BEGIN Dataset

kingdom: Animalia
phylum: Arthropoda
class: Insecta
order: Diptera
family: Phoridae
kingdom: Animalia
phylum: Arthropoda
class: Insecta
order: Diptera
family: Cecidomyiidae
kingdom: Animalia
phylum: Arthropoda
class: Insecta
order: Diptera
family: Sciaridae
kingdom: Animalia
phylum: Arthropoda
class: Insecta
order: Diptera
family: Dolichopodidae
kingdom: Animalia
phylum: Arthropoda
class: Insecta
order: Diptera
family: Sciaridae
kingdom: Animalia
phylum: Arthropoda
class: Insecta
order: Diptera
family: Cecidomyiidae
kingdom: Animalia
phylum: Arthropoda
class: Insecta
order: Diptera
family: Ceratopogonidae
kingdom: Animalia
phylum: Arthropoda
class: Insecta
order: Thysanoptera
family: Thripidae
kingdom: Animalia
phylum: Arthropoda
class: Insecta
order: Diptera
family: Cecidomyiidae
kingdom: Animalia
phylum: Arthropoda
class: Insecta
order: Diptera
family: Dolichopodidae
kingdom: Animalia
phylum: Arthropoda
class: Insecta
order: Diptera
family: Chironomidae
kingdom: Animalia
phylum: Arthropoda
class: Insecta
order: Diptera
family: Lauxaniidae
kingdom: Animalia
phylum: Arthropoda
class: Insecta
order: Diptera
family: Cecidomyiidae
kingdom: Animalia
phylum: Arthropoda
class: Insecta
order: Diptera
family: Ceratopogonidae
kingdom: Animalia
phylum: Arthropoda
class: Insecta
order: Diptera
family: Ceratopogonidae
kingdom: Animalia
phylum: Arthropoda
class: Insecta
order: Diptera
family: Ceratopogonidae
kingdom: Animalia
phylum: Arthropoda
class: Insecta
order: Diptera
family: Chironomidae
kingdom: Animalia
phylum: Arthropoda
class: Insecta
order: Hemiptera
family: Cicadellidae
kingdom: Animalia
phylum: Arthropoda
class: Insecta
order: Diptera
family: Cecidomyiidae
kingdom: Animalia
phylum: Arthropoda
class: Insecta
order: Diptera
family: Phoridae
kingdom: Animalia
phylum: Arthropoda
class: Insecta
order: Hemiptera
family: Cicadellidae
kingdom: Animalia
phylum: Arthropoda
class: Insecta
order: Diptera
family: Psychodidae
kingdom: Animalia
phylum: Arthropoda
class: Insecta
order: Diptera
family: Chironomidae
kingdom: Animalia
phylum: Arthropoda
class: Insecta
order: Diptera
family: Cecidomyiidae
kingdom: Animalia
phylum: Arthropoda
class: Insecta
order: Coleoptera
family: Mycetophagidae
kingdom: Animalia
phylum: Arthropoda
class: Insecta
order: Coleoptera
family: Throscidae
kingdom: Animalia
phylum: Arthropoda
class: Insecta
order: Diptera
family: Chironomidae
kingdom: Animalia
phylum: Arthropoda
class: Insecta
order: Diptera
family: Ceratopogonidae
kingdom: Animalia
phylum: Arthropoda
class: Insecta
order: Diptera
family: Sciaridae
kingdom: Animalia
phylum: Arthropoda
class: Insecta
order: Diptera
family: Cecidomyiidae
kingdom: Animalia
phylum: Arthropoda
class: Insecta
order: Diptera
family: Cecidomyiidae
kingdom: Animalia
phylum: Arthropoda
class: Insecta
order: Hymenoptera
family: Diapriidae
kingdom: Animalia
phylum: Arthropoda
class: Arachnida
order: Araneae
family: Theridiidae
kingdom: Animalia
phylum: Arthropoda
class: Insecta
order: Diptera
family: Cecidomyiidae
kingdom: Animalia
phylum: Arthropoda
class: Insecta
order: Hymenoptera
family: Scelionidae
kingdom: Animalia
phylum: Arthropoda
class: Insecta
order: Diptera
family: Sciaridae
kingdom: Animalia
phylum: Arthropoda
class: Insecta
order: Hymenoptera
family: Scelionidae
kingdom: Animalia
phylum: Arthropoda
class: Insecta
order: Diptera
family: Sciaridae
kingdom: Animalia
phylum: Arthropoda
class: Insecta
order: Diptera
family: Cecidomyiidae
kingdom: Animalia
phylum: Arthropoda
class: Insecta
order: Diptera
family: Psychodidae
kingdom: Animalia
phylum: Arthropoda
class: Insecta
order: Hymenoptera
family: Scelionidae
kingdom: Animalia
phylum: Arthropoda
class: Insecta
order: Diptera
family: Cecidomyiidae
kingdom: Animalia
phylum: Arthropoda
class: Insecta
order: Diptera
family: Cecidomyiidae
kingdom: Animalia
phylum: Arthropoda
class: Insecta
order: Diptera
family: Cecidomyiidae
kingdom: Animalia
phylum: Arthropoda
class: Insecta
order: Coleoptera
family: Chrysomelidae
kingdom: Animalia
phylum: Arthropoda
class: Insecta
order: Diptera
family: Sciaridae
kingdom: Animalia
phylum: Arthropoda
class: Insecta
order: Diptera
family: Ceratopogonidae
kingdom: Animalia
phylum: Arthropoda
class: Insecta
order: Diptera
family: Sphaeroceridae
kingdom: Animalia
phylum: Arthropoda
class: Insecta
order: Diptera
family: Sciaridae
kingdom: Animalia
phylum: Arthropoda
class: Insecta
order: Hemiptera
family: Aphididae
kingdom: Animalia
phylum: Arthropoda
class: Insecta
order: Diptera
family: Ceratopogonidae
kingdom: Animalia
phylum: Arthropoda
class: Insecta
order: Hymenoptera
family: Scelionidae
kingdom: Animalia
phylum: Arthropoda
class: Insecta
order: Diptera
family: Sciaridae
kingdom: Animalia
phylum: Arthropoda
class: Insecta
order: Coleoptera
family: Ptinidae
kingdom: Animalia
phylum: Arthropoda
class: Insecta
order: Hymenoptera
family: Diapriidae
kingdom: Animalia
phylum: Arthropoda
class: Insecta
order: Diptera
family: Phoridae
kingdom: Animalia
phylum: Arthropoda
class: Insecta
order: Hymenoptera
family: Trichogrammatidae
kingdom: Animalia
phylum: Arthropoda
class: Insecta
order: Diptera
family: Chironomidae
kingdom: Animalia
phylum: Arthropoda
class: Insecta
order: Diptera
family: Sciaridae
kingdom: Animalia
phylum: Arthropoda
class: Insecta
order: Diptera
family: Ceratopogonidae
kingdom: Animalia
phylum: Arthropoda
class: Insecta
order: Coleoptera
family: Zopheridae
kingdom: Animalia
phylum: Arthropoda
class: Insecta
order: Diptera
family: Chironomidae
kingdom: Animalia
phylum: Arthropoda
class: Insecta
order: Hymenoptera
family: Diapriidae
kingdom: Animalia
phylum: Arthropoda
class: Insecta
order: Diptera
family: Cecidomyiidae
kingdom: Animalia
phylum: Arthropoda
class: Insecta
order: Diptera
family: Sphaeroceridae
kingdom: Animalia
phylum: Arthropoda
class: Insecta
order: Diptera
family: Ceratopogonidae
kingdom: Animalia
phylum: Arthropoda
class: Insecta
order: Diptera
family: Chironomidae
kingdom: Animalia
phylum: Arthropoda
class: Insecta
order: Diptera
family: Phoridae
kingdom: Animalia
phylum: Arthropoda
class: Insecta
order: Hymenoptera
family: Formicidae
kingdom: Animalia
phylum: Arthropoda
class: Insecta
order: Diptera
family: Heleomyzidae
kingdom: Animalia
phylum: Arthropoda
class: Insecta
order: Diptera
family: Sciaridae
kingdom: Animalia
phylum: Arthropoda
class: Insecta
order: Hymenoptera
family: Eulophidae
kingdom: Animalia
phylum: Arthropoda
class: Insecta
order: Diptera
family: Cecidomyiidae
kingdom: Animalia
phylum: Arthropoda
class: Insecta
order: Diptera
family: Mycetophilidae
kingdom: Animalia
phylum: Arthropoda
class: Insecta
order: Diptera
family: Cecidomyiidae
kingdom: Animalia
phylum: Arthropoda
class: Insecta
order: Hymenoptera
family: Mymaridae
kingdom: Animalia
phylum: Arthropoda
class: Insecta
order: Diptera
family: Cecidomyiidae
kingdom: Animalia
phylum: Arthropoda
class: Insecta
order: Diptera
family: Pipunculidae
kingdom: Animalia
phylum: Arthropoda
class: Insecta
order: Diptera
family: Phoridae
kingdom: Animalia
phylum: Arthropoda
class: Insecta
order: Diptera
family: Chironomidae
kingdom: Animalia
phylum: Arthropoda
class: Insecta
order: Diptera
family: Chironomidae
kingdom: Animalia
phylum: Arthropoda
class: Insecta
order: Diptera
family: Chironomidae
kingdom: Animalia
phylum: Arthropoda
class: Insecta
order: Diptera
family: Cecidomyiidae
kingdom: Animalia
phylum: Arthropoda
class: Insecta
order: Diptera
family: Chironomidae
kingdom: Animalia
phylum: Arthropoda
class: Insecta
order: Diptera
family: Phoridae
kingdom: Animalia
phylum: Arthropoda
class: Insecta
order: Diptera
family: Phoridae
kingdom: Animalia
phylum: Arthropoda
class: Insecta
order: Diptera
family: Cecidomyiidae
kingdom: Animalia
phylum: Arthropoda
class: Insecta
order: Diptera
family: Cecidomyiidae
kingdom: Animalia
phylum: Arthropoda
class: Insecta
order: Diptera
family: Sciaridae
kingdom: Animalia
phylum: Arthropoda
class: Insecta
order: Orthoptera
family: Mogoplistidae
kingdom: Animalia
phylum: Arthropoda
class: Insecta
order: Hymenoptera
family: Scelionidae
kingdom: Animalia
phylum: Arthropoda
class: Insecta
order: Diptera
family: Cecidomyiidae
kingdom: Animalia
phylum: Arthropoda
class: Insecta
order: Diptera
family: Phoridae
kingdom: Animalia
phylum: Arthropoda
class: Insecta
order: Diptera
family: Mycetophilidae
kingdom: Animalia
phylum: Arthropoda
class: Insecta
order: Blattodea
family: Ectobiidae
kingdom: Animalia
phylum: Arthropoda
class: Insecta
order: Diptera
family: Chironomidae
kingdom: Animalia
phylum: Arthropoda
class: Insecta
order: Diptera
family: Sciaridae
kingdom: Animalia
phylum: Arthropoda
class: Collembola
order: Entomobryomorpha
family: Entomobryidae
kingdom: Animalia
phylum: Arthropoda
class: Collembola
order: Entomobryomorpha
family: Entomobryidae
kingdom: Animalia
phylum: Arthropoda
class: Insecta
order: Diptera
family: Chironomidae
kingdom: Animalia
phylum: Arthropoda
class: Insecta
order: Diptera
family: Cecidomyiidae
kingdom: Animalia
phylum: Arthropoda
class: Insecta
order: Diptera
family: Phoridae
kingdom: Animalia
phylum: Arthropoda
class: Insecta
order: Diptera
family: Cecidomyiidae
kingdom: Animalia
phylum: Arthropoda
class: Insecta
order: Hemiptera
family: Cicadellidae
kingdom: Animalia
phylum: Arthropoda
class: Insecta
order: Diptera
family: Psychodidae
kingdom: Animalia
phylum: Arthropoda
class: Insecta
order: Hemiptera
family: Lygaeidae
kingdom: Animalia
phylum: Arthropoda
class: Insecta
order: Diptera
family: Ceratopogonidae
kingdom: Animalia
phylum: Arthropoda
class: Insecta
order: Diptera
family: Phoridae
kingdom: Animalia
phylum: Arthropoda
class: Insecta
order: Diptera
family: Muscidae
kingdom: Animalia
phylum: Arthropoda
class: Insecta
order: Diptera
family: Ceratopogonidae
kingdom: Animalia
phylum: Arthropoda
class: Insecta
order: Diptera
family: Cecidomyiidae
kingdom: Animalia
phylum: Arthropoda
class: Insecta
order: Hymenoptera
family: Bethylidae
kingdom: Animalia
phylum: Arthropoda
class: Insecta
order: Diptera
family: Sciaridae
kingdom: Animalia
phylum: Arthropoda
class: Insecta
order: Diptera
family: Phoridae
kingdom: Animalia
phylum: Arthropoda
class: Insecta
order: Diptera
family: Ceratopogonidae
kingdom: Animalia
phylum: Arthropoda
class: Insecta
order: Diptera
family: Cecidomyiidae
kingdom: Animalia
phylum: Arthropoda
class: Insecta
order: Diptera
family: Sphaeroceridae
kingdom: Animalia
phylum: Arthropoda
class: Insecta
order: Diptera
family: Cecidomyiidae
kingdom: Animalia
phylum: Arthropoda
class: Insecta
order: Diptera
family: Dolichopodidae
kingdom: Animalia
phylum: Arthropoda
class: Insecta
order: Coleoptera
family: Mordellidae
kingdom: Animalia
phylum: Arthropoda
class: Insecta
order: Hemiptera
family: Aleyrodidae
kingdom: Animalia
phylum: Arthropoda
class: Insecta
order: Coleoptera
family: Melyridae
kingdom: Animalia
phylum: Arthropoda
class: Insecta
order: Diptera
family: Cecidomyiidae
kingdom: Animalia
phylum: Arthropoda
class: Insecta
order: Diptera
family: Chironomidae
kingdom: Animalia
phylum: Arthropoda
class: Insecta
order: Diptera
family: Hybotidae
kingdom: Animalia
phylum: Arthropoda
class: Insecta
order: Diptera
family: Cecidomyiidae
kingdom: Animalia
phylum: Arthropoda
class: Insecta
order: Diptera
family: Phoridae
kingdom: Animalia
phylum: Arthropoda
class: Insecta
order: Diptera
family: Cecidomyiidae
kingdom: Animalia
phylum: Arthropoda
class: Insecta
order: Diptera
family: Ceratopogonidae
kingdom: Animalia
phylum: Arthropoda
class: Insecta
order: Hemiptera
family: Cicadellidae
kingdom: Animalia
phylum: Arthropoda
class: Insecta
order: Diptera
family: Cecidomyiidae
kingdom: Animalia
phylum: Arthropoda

END Dataset

Given request: Can you repeat the lines of the items word for word, starting with the line that contains "family: Aleyrodidae" and going through the line that contains "family: Hybotidae"?

The output:
family: Aleyrodidae
kingdom: Animalia
phylum: Arthropoda
class: Insecta
order: Coleoptera
family: Melyridae
kingdom: Animalia
phylum: Arthropoda
class: Insecta
order: Diptera
family: Cecidomyiidae
kingdom: Animalia
phylum: Arthropoda
class: Insecta
order: Diptera
family: Chironomidae
kingdom: Animalia
phylum: Arthropoda
class: Insecta
order: Diptera
family: Hybotidae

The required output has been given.